Por Thomas Jimmy Rosario Martínez
La historia nos muestra varias instancias donde el gobierno municipal en su servicio de cementerios le ha fallado al pueblo. Originalmente, los muertos de raza blanca y católicos se sembraban alrededor y dentro del templo de Nuestra Señora del Rosario. Los de otras razas ocupaban espacios en terrenos de sus comunidades ante la imposibilidad de transportarlos a un lugar uniforme.
El primer cementerio público, solventado por el gobierno municipal se estableció a principios de siglo en el sector de Alto de Cuba, pero por su mala ubicación se mudó al oeste de ese lugar. Aun quedan vestigios de aquellas tumbas en los solares de los vecinos. Desde entonces se han creado extensiones, otras ubicaciones y hasta cementerios privados. Algunos vegabajeños se han enterrado en los cementerios nacionales de veteranos, tumbas comunes fuera de Puerto Rico donde hubo guerra o cerca de los lugares de residencia al momento de su fallecimiento. En Vega Baja hay tres cementerios municipales que son el histórico, el «nuevo» y el mausoleo de Ojo de Agua.

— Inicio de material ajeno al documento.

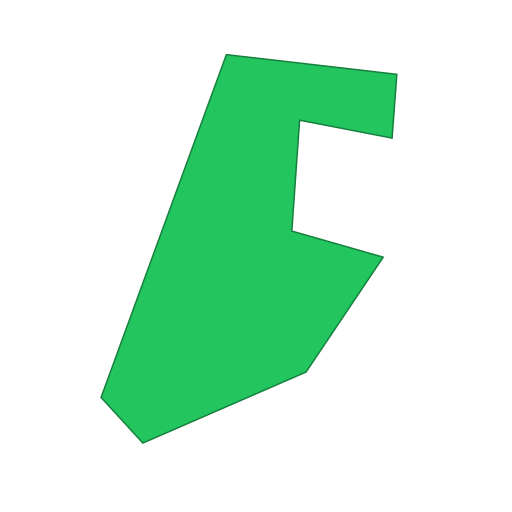 the state/province of Pembroke, rotated 281°
{"feature_id": "BMU-5139", "entity_name": "Pembroke", "entity_type": "state/province", "adm_level": 1, "iso_a3": "BMU", "parent_name": "Bermuda", "parent_adm1": "", "projection": "albers", "projection_center": [-64.794, 32.299], "detail": "fine", "context": "isolated", "style": "filled", "palette": "green", "viewbox_px": 512, "rotation_deg": 281, "n_neighbors": 0, "source": "natural_earth", "source_scale": "10m", "svg_char_len": 289}
<svg xmlns="http://www.w3.org/2000/svg" viewBox="0 0 512 512"><g transform="rotate(281 256 256)"><path d="M279.1,381.1L151.7,327.3L50.8,180.6L87.6,130.9L448.0,188.5L461.2,359.6L397.7,367.1L397.6,272.9L287.3,286.4L279.1,381.1Z" fill="#22c55e" stroke="#15803d" stroke-width="1.5"/></g></svg>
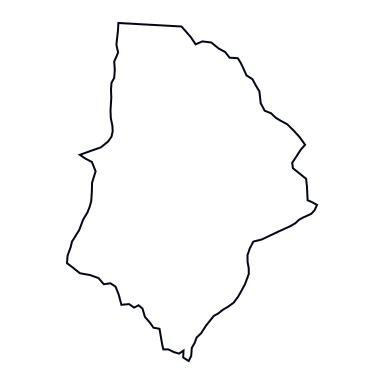 Nossa Senhora das Graças, Paraná, Brazil
{"feature_id": "56859067B74231100015306", "entity_name": "Nossa Senhora das Graças", "entity_type": "district", "adm_level": 2, "iso_a3": "BRA", "parent_name": "Brazil", "parent_adm1": "Paraná", "projection": "natural_earth1", "projection_center": [-51.797, -22.919], "detail": "fine", "context": "isolated", "style": "outline", "palette": "ink", "viewbox_px": 384, "rotation_deg": 0, "n_neighbors": 0, "source": "geoboundaries", "source_scale": "gbopen_adm2", "svg_char_len": 1521}
<svg xmlns="http://www.w3.org/2000/svg" viewBox="0 0 384 384"><path d="M181.5,26.5L118.4,23.0L117.9,31.2L116.4,44.6L118.1,52.6L114.2,61.6L114.8,69.8L114.2,77.9L111.5,82.8L111.0,89.6L111.3,97.6L110.5,110.4L110.8,118.1L112.4,125.8L112.7,131.2L111.5,136.7L108.0,141.6L100.8,147.4L92.1,150.4L79.9,154.8L85.4,158.6L91.9,162.0L95.6,171.3L92.1,182.6L91.8,192.5L91.2,201.3L89.6,207.0L87.4,212.5L83.1,219.7L79.2,230.1L72.0,241.6L70.6,247.3L67.6,255.5L67.0,263.2L73.0,267.7L79.8,273.2L90.2,275.1L98.5,278.1L103.8,284.2L110.5,283.3L115.5,286.6L118.7,294.6L121.4,304.8L129.1,304.1L134.1,307.6L138.6,305.3L142.5,308.6L144.9,316.9L149.7,322.4L153.5,327.7L159.5,328.8L162.1,344.1L163.3,349.4L168.4,349.4L173.8,352.1L179.0,353.6L183.5,350.6L183.2,357.5L188.7,361.0L191.2,355.9L191.8,347.9L194.7,342.8L196.6,337.5L201.0,333.4L205.9,325.8L213.8,315.9L218.0,313.6L223.0,309.7L228.4,306.5L233.6,302.7L238.1,296.7L241.1,291.4L245.0,284.2L248.8,273.9L248.7,267.9L247.6,262.1L247.5,255.2L249.8,248.4L253.3,241.6L261.7,239.5L277.5,232.0L290.2,226.2L295.4,223.2L299.1,219.7L303.4,217.4L311.3,213.8L314.6,210.2L317.0,204.9L312.1,202.2L307.6,200.2L307.0,187.0L306.1,178.8L292.9,168.2L292.2,162.8L295.7,157.5L300.9,149.5L305.1,144.8L299.6,137.1L293.9,130.8L287.4,124.4L280.8,120.8L275.8,117.8L271.1,113.3L264.7,110.7L260.7,103.2L259.4,91.4L255.5,84.9L252.5,79.2L246.5,75.4L243.3,68.3L240.8,63.0L237.8,58.2L229.6,57.7L225.1,52.0L218.5,48.4L211.3,42.5L202.4,41.4L195.6,44.3L190.7,37.0L181.5,26.5Z" fill="none" stroke="#020617" stroke-width="2"/></svg>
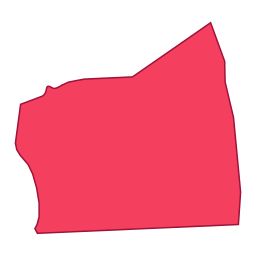 the border of Al Qahirah
{"feature_id": "EGY-1533", "entity_name": "Al Qahirah", "entity_type": "Governorate", "adm_level": 1, "iso_a3": "EGY", "parent_name": "Egypt", "parent_adm1": "", "projection": "orthographic", "projection_center": [31.424, 30.049], "detail": "fine", "context": "isolated", "style": "filled", "palette": "rose", "viewbox_px": 256, "rotation_deg": 0, "n_neighbors": 0, "source": "natural_earth", "source_scale": "10m", "svg_char_len": 545}
<svg xmlns="http://www.w3.org/2000/svg" viewBox="0 0 256 256"><path d="M224.7,61.4L225.1,82.0L233.5,117.4L240.6,192.1L238.4,224.5L37.4,233.3L34.9,228.7L37.1,224.4L39.1,216.8L39.1,203.0L36.6,187.8L32.7,174.1L28.2,164.6L20.2,155.3L16.8,149.8L15.4,143.2L20.6,104.3L42.2,96.2L43.2,95.5L44.0,94.8L44.8,93.8L45.4,92.6L46.0,91.1L46.6,88.2L47.0,87.1L47.5,86.5L48.5,86.3L49.7,86.5L51.7,87.5L52.9,88.3L54.3,88.4L56.2,88.1L59.9,86.4L61.9,85.1L68.8,82.0L84.3,79.1L132.5,76.9L210.6,22.7L224.7,61.4Z" fill="#f43f5e" stroke="#9f1239" stroke-width="1.5"/></svg>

Los eventos naturales han hecho su daño a cada uno de ellos, pero el ser humano, tan diversificado en su arte de hacer mal, ha participado en actos religiosos, familiares y hasta de delincuencia particular e institucional en el trato de nuestros muertos. La ausencia de controles de seguridad ha tenido su razón de ser en desapariciones de cadáveres, extracción de partes del cuerpo, robo de ataúdes de alto valor económico y prácticas ilegales con las tumbas.
Bajo esta administración, en estos días se hace mucha publicidad sobre el mantenimiento acelerado que se está dando a la apariencia de un descuido de muchos años. Obviamente, es año de política y el alcalde es uno de los candidatos que se presentan para unas primarias por vez primera en el Partido Popular y unas elecciones con rivales de consideración. Pero el alcalde enfrenta unos problemas importantes en el manejo de los cementerios, donde por la mucha improvisación, no se siguen las reglas de sanidad ni de protección a los empleados y al público en el manejo de cadáveres y tumbas.
Según una fuente funeraria y otra del Departamento de Salud, los cementerios de Vega Baja no tienen empleados certificados y calificados para el manejo de de cadáveres y tumbas. Dependen para hacer su trabajo de una funeraria privada para los casos de esa funeraria, pero no de los demás casos.
Para proteger la salud de los que trabajan con cadáveres, hay dispuestos unos términos de tiempo en los que los cadáveres ya sepultados o depositados no pueden ser exhumados. Sin embargo este término se ha acortado libremente por el gobierno municipal para responder a la demanda de tumbas, especialmente por personas que no tienen recursos para enterrar sus familiares fallecidos, incursionando en tumbas ya asignadas para lo que se necesita autorización de los familiares del difunto previo y un proceso de notificación y aceptación que no se cumple. Se trabaja con remanentes de cadáveres sin la protección de seguridad adecuada porque el Gobierno Municipal no la provee ni se gestionan los permisos de exhumación y traslados de cadáveres como lo dispone la ley.
Se dice que una abogada asesora del Gobierno Municipal que obtuvo conocimiento de las prácticas ilegales previno de que eso no se puede hacer pero fue ubicada lejos de la rama ejecutiva, en la Legislatura Municipal, por ser muy recta en el cumplimiento de la ley. La justificación del alcalde y el administrador es que eso que se hace es un «arreglo interno», pero en realidad significa separarse del cumplimiento legal y afectar la confianza de los ciudadanos en la protección de las personas que pasan por la transición.
El mantenimiento de los alrededores es también muy pobre en su ejecución. Al extremo, de que se dieron cuenta el pasado Día de los Muertos en que la gente acostumbra a visitar tumbas que el pasto estaba alto y le ordenaron a los empleados que ese día, trabajaran en esa tarea para que se viera como que se daba un mantenimiento que no se hace por itinerario, porque no tienen el personal ni la supervisión adecuada de los obreros, sino por necesidad de mejorar la apariencia.
Pronto regresaremos a este tema, porque hay mucha más información que hemos recopilado sobre el particular.